Villar de Cañas has won the right to host a storage facility for Spain's used nuclear fuel and help fill a gap in the country's nuclear power framework. The region will benefit from the creation of up to 500 construction jobs and then skilled work for around 60 years.

 

The small town in central Cuenca province was among 14 localities that declared individual interest at the end of 2009 in having the storage facility. Eight of these applications were formally accepted and, although all were declared technically suitable, it was Villar de Cañas that was officially selected on 30 December 2011.

 

Villar de Canas
How the facility and its auxiliary buildings could look

 

The interministerial commission responsible considered Villar de Cañas to have 'very good' credentials in terms of geology, seismology, meteorology, hydrology, site geometry and risk in relation to local population centres. The government noted the social situation in Villar de Cañas would be improved by the addition of new highly skilled jobs from the storage site and accompanying technology centre. Between 300 and 500 workers will be needed during a five-year construction period. The €700 million ($910 million) project will be managed by Enresa and is expected to operate for 60 years.

 

Garoña on the agenda

 

Spain's new government, elected in November, has begun to think again about the controversial shutdown date for the Garoña nuclear power plant.

 

Safety regulators said the plant was fit to operate until 2019 subject to certain upgrades, but the previous minister of industry, energy and tourism granted a licence only to 2013. This may now be reviewed, the new minister Jose Manuel Soria said in a radio interview: "The People's Party doesn't want to underutilize any sources of energy, especially nuclear because there are eight nuclear reactors, which according to the Nuclear Safety Council could still continue providing energy for a determined amount of time."

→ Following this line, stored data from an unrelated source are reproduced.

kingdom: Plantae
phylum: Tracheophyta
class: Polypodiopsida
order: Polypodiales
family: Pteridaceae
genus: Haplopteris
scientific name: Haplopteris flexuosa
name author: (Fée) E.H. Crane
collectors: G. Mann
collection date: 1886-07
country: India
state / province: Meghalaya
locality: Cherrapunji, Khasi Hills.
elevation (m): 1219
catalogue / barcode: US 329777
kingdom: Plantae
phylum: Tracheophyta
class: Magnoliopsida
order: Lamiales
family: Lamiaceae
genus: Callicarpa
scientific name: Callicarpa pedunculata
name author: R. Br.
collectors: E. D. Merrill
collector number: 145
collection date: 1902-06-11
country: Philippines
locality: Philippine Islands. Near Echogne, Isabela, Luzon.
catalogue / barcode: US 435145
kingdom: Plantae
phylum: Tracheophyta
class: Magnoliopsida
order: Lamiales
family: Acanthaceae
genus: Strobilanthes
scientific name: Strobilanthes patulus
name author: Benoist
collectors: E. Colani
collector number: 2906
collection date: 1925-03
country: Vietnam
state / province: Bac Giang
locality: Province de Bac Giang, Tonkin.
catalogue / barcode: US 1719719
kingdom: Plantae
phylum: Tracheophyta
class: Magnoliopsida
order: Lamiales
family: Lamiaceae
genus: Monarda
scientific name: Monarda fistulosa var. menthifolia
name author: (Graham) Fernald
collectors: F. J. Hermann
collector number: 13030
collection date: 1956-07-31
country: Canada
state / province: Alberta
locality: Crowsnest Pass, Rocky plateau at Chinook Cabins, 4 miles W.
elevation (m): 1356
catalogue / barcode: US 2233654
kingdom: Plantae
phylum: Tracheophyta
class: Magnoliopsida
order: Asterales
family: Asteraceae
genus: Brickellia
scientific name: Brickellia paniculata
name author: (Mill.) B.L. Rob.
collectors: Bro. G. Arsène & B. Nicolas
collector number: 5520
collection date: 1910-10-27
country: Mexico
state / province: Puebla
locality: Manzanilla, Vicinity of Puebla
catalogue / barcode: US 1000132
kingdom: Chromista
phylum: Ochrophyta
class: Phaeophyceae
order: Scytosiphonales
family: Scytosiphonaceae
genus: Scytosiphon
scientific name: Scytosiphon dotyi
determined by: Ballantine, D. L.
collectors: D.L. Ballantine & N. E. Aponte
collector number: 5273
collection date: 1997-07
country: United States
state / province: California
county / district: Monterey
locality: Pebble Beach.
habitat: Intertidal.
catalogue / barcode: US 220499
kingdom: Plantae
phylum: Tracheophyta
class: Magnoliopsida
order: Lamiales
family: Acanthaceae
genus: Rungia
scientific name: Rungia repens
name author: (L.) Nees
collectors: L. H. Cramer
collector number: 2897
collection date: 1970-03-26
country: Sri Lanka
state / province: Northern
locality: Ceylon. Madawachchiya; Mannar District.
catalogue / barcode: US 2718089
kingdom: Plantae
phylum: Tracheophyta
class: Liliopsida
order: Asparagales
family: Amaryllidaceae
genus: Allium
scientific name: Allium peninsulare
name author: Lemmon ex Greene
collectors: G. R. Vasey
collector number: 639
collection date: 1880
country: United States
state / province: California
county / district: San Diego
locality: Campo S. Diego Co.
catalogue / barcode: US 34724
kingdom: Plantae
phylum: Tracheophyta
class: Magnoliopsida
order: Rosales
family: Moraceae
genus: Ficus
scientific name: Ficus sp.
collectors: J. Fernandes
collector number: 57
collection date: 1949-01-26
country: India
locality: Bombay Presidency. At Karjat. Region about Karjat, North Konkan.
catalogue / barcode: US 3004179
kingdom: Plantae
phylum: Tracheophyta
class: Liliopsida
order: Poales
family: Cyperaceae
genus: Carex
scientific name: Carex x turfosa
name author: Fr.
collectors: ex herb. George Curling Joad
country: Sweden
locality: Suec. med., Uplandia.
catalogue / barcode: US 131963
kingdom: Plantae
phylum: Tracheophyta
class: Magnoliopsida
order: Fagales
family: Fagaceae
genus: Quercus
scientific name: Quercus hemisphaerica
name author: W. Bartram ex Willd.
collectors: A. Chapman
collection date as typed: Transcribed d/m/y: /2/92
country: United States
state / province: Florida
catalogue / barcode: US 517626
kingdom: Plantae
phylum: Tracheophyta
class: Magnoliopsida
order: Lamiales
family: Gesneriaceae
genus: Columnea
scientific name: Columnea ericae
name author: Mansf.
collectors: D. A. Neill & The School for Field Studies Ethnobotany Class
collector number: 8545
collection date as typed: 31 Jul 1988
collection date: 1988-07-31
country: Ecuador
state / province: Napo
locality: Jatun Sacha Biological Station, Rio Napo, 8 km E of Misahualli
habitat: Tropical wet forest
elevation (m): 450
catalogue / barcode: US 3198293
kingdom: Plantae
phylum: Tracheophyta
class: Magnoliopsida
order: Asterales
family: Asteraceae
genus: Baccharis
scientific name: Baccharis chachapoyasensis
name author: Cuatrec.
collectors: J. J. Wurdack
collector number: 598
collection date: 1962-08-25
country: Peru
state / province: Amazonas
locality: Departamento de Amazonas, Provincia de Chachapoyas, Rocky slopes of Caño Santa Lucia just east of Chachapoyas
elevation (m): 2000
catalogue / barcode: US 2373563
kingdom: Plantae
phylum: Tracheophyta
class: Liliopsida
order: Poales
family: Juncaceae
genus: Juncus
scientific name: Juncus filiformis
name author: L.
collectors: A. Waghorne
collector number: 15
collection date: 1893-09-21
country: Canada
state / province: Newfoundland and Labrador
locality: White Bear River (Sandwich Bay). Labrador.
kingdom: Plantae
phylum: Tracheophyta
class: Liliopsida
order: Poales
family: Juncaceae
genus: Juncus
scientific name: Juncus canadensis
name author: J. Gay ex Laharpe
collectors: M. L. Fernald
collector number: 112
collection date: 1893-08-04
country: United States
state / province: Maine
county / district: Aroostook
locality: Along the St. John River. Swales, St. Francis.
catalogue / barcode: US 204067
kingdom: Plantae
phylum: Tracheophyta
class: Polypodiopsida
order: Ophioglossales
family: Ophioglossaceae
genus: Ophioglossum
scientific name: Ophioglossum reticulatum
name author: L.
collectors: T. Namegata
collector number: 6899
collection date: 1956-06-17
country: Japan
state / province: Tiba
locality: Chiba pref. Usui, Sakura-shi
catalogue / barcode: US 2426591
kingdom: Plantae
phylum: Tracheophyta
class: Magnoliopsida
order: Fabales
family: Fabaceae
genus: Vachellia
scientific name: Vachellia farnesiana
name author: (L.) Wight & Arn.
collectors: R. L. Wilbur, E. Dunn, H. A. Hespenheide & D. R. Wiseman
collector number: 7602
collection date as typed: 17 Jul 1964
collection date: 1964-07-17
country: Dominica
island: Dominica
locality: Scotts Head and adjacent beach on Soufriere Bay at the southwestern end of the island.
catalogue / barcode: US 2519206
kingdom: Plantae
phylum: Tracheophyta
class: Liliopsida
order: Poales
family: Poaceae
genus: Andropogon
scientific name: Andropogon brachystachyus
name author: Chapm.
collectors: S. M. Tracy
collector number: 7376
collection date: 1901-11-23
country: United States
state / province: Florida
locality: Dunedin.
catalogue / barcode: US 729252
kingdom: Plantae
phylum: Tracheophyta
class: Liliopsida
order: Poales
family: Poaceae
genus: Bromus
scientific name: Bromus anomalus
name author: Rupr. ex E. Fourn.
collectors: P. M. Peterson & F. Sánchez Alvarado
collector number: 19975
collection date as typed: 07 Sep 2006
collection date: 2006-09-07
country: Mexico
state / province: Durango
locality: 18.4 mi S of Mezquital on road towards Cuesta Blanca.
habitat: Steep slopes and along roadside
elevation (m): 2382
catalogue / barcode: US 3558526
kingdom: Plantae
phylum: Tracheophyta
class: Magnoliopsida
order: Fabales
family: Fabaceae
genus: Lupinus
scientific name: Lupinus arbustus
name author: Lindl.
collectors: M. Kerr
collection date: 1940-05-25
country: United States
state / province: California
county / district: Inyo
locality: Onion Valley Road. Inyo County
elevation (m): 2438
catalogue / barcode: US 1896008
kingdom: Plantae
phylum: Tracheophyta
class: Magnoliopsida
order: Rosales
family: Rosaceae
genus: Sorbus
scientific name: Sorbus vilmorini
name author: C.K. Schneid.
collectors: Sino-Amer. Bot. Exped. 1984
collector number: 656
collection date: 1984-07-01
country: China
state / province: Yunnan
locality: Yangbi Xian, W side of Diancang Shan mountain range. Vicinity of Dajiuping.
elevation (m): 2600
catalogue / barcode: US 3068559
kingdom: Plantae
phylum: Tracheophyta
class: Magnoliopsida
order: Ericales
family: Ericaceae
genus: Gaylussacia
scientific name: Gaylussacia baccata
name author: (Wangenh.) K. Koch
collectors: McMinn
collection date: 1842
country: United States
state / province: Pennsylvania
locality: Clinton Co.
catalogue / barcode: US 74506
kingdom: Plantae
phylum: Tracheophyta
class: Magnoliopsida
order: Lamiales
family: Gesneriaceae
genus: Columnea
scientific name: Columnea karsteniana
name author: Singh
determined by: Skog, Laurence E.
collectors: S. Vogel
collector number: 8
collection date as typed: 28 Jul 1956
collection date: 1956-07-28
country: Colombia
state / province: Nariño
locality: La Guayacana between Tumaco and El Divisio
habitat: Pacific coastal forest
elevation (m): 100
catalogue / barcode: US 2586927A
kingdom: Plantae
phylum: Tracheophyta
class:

Nuclear ppower has the advantages of generating huge volumes of electricity while keeping its wastes in a solid form within the plant. Of these wastes, the most serious in terms of safe management is the used nuclear fuel that contains some 99% of the radioactivity.

 

The facility at Villar de Cañas will accept transport casks of used nuclear fuel assemblies or vitrified wastes that are currently stored at each of Spain's nuclear power plants. These items will be removed and placed in smaller containers for placement in a dry store cooled by the passive circulation of air. The facility is modeled on the successful HABOG plant that fulfills the same role in the Netherlands.

 

Bringing about a permanent disposal route for used fuel and high-level waste is a political challenge that has yet to be fully met in any nuclear-powered country, but the assurance of proper storage for decades to come brings valuable environmental and industrial certainty. Speaking for Foro Nuclear, the Spanish nuclear trade body, Maria Teresa Dominguez called the interim store a "key element for energy strategy."